Here is the relevant excerpt:
<definition xmlns="http://oval.mitre.org/XMLSchema/oval-definitions-5" class="vulnerability" id="oval:org.mitre.oval:def:7553" version="8">
<metadata>
<title>Untrusted search path vulnerability in Google Earth version 5.1.3535.3218</title>
...
<tests>
<registry_test xmlns="http://oval.mitre.org/XMLSchema/oval-definitions-5#windows" check="at least one" check_existence="at_least_one_exists" comment="Check if Google Earth installed is equal to 5.1.3535.3218" id="oval:org.mitre.oval:tst:11355" version="3">
<object object_ref="oval:org.mitre.oval:obj:7272" />
<state state_ref="oval:org.mitre.oval:ste:7168" />
</registry_test>
<registry_test xmlns="http://oval.mitre.org/XMLSchema/oval-definitions-5#windows" check="at least one" check_existence="at_least_one_exists" comment="Check if Google Earth is installed" id="oval:org.mitre.oval:tst:11367" version="3">
<object object_ref="oval:org.mitre.oval:obj:7272" />
</registry_test>
</tests>
<objects>
<registry_object xmlns="http://oval.mitre.org/XMLSchema/oval-definitions-5#windows" xmlns:xsi="http://www.w3.org/2001/XMLSchema-instance" comment="The registry key HKEY_LOCAL_MACHINE\SOFTWARE\Google\GoogleEarthPluginof exists" id="oval:org.mitre.oval:obj:26863" version="1">
<hive>HKEY_LOCAL_MACHINE</hive>
<key>SOFTWARE\Google\GoogleEarthPlugin</key>
<name xsi:nil="true" />
</registry_object>
<registry_object xmlns="http://oval.mitre.org/XMLSchema/oval-definitions-5#windows" xmlns:xsi="http://www.w3.org/2001/XMLSchema-instance" comment="The registry key HKEY_LOCAL_MACHINE\SOFTWARE\Google\GoogleEarthPluginof (32 bit) exists" id="oval:org.mitre.oval:obj:26511" version="1">
<behaviors windows_view="32_bit" />
<hive>HKEY_LOCAL_MACHINE</hive>
<key>SOFTWARE\Google\GoogleEarthPlugin</key>
<name xsi:nil="true" />
</registry_object>
<registry_object xmlns="http://oval.mitre.org/XMLSchema/oval-definitions-5#windows" xmlns:oval-def="http://oval.mitre.org/XMLSchema/oval-definitions-5" comment="Registry holds Google Earth Plugin" id="oval:org.mitre.oval:obj:7272" version="2">
<oval-def:set>
<oval-def:object_reference>oval:org.mitre.oval:obj:26511</oval-def:object_reference>
<oval-def:object_reference>oval:org.mitre.oval:obj:26863</oval-def:object_reference>
</oval-def:set>
</registry_object>
</objects>
<states>
<registry_state xmlns="http://oval.mitre.org/XMLSchema/oval-definitions-5#windows" comment="State matches if Google Earth version is 5.1.3535.3218" id="oval:org.mitre.oval:ste:7168" version="1">
<value datatype="version">5.1.3535.3218</value>
</registry_state>
</states>
The <registry_object>/<name xsi:nil="true" /> indicates that this object is testing for the existence of the path (as the comments indicate) and items will not include registry values.
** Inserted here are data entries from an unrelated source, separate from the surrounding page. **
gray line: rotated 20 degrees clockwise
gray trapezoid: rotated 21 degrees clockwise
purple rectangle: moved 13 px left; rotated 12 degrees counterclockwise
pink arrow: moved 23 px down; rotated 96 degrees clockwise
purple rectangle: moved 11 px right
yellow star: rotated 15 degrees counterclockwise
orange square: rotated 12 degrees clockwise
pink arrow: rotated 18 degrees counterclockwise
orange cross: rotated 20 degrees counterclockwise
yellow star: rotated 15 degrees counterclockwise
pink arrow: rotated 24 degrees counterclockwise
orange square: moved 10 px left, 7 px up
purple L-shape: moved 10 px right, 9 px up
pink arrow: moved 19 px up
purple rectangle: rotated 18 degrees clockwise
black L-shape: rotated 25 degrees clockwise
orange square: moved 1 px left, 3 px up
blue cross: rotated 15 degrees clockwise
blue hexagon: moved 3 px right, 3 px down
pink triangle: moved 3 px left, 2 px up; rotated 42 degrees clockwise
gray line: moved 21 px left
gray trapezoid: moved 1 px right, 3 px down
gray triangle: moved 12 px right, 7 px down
This is the correct formulation for oval:org.mitre.oval:tst:11367 which is checking to see if the paths exist (and by implication, the plugin is installed).
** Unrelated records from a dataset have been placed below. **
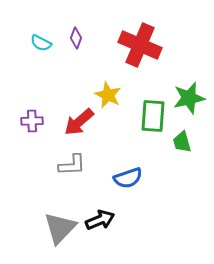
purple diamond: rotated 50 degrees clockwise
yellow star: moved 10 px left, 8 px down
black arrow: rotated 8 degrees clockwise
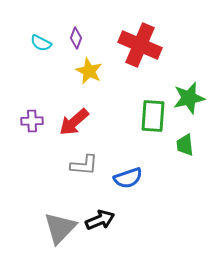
yellow star: moved 19 px left, 24 px up
red arrow: moved 5 px left
green trapezoid: moved 3 px right, 3 px down; rotated 10 degrees clockwise
gray L-shape: moved 12 px right; rotated 8 degrees clockwise
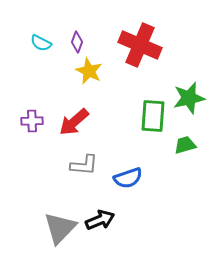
purple diamond: moved 1 px right, 4 px down
green trapezoid: rotated 80 degrees clockwise
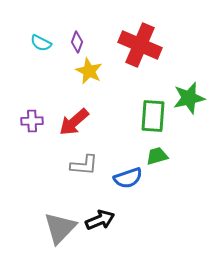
green trapezoid: moved 28 px left, 11 px down
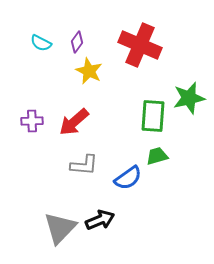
purple diamond: rotated 15 degrees clockwise
blue semicircle: rotated 16 degrees counterclockwise
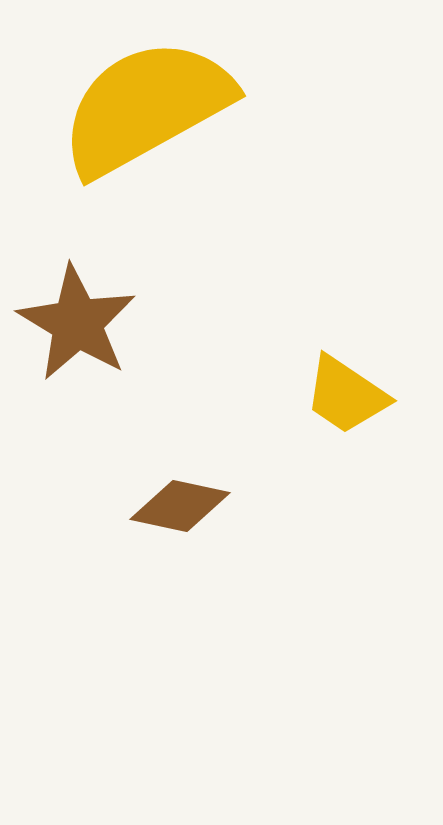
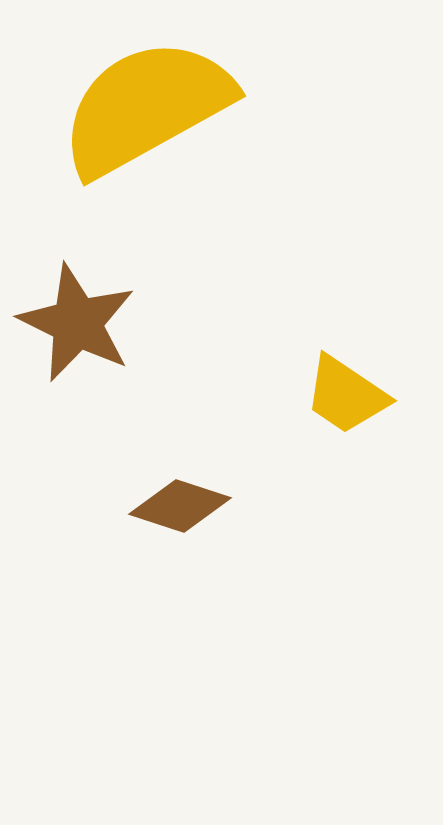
brown star: rotated 5 degrees counterclockwise
brown diamond: rotated 6 degrees clockwise
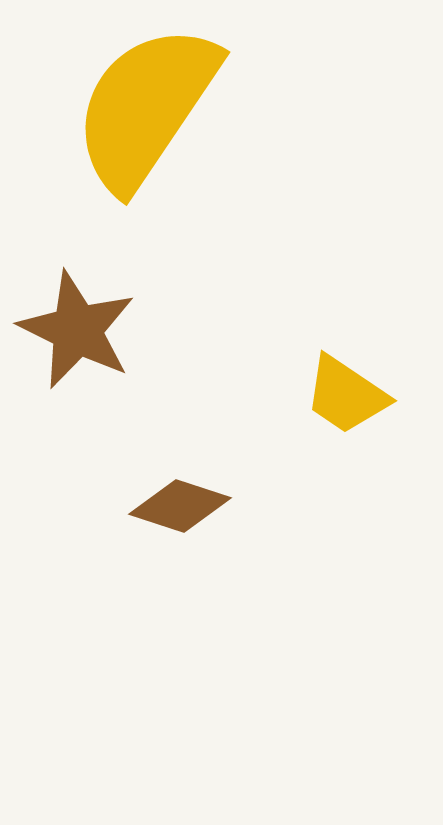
yellow semicircle: rotated 27 degrees counterclockwise
brown star: moved 7 px down
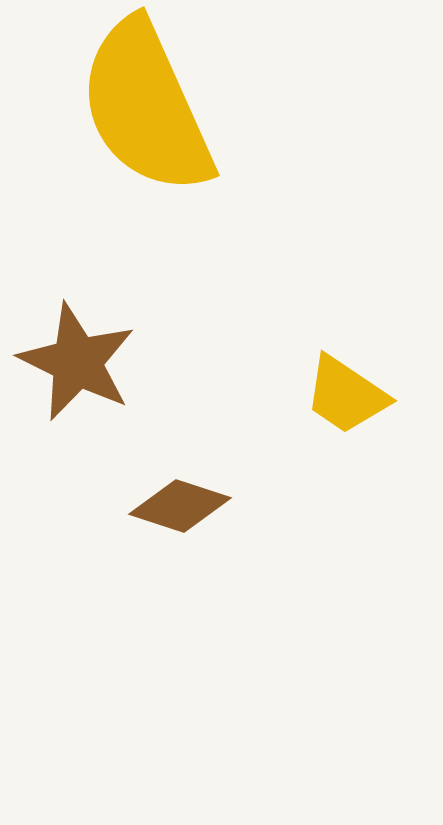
yellow semicircle: rotated 58 degrees counterclockwise
brown star: moved 32 px down
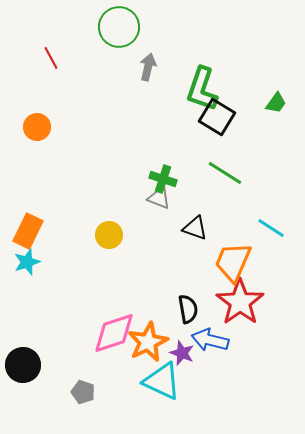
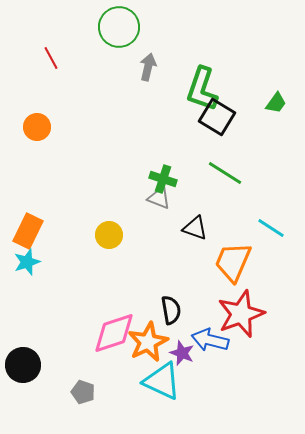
red star: moved 1 px right, 12 px down; rotated 15 degrees clockwise
black semicircle: moved 17 px left, 1 px down
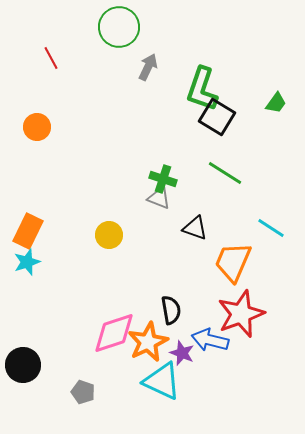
gray arrow: rotated 12 degrees clockwise
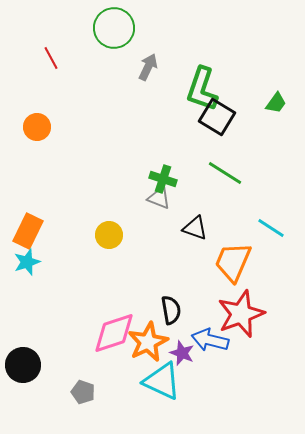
green circle: moved 5 px left, 1 px down
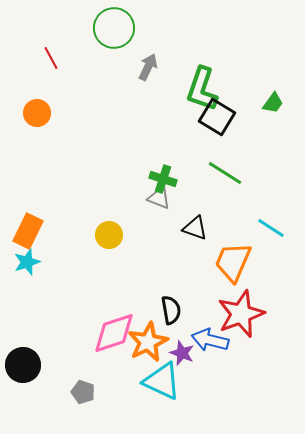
green trapezoid: moved 3 px left
orange circle: moved 14 px up
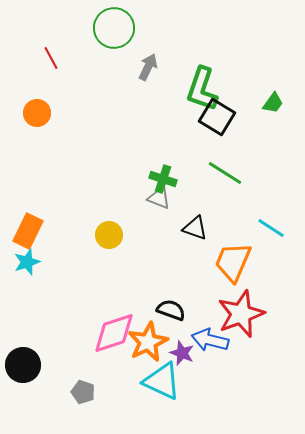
black semicircle: rotated 60 degrees counterclockwise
However, as you point out, they are not correct for oval:org.mitre.oval:tst:11355 which needs to collect and compare the version number contained in the value of the registry name.
If you wanted to fix this, you would need to determine the appropriate name in the registry path that contains the version number and create new objects that are identical to the 3 above but with the appropriate name value and revise the test to reference the new objects for the version criteria. NOTE: you should leave the 3 objects above in place because they are used appropriately by the inventory definition.
muslugorkem commented
Thanks a lot for your quick and informative answer! I have not contributed to OVAL before but this may be a good starting point for me.